[Source document]
=== Section Start ===

# Lathe Stand



## CivilEngineer13 (Aug 29, 2008)

Made this a couple weeks ago. The bottom box is filled with sand, so the total weight of the stand and lathe is approx. 400 lbs. Lets just say it isn't moving anytime soon. :laughing:


----------



## TheRecklessOne (Jul 22, 2008)

That looks like one heavy son of a buck. Great shop project!:thumbsup:


----------



## PTownSubbie (Mar 6, 2009)

Nice heavy stand there CE!! :yes::yes:

How's the Rikon doing for you?


----------



## CivilEngineer13 (Aug 29, 2008)

PTownSubbie said:


> Nice heavy stand there CE!! :yes::yes:
> 
> How's the Rikon doing for you?


So far so good! I really like it! Have had absolutely no problems with it yet, but it's reassuring to know that if something does they stand behind it.

=== Section End ===

[Records]

=== Section Start ===

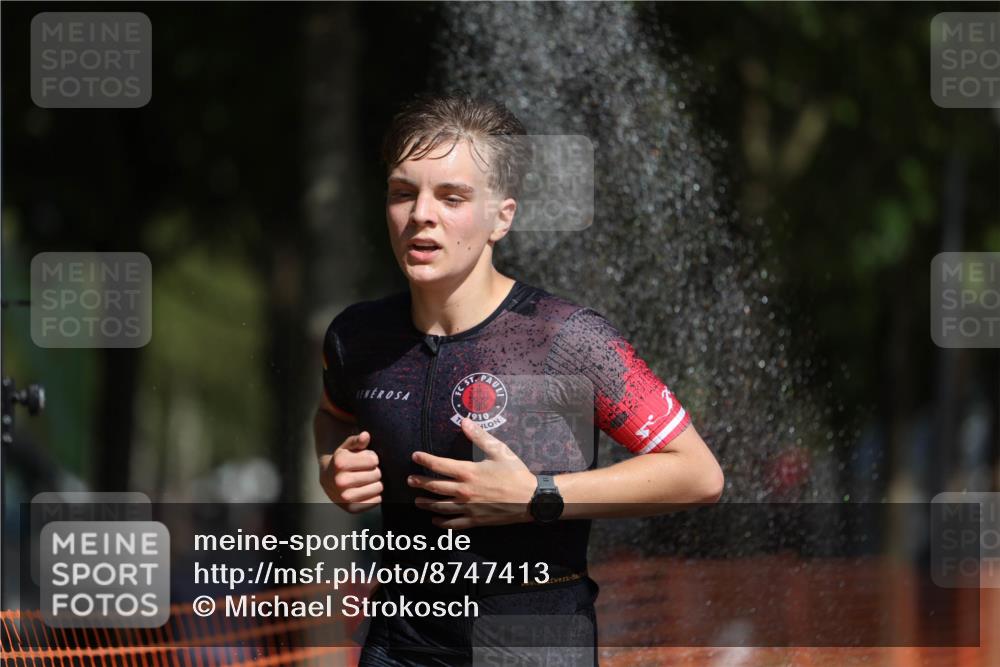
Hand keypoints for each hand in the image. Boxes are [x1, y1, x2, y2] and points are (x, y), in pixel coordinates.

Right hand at [319, 431, 381, 512]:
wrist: (328, 479)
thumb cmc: (342, 460)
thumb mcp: (347, 447)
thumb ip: (357, 440)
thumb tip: (366, 435)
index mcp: (340, 463)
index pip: (374, 460)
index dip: (373, 458)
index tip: (366, 460)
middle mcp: (341, 481)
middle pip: (377, 474)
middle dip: (375, 470)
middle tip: (366, 471)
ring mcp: (346, 497)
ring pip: (378, 488)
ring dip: (376, 483)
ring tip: (367, 480)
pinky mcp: (352, 509)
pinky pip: (376, 501)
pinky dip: (375, 495)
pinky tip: (367, 490)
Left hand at [409, 418, 536, 528]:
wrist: (531, 498)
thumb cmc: (515, 473)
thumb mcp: (499, 451)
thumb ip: (479, 436)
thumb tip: (465, 421)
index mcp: (469, 472)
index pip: (439, 465)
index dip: (425, 460)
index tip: (415, 456)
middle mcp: (464, 491)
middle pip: (435, 487)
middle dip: (420, 482)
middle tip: (410, 480)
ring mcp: (468, 507)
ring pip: (440, 506)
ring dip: (426, 503)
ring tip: (417, 501)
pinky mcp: (475, 520)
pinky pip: (454, 523)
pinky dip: (442, 522)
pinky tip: (435, 520)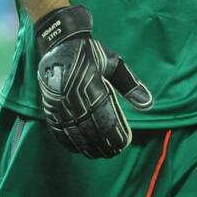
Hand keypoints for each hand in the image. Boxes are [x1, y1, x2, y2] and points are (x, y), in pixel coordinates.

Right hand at [35, 5, 152, 157]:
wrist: (60, 42)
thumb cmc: (91, 52)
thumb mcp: (115, 63)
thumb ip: (131, 85)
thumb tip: (148, 104)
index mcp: (92, 84)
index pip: (104, 116)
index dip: (113, 133)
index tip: (123, 143)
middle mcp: (73, 96)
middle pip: (89, 128)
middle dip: (102, 143)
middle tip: (113, 152)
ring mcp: (58, 102)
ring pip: (73, 131)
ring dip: (86, 146)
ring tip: (99, 154)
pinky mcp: (48, 105)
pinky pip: (57, 129)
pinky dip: (68, 141)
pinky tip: (78, 148)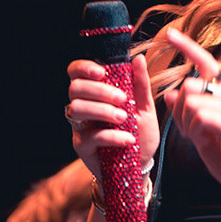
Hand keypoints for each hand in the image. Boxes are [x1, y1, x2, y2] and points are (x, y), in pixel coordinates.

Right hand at [66, 52, 158, 173]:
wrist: (142, 163)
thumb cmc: (141, 133)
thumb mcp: (145, 107)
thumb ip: (140, 84)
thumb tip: (138, 58)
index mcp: (95, 93)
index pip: (75, 72)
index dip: (83, 68)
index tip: (102, 72)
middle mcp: (83, 106)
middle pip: (75, 88)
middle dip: (99, 90)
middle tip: (123, 100)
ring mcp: (80, 126)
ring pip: (76, 109)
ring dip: (102, 111)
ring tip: (125, 119)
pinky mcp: (82, 146)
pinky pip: (91, 135)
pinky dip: (112, 136)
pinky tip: (128, 140)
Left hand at [158, 28, 220, 198]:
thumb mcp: (201, 132)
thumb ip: (187, 112)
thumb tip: (169, 93)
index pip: (206, 61)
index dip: (187, 46)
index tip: (170, 33)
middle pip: (189, 84)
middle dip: (178, 109)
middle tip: (186, 130)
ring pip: (191, 100)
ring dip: (186, 123)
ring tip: (198, 138)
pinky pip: (200, 116)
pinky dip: (194, 130)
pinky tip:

=== Section End ===

Continue the lathe stand forum thread from its last reply.

[Answer for this exercise]
----------



## jdixon (Nov 21, 2007)

Stand looks great. Very functional and very solid. Glad to hear the Rikon is treating you right!

John


----------



## firefighteremt153 (Jan 25, 2008)

Civil, you are correct about Rikon standing behind their products. I called them last week about a motor problem I was having with my lathe and 2 days later I had a new motor.


----------



## Kenbo (Sep 16, 2008)

Wow, nice stand. The good news is that it doubles as a sandbox. :laughing:
Great job.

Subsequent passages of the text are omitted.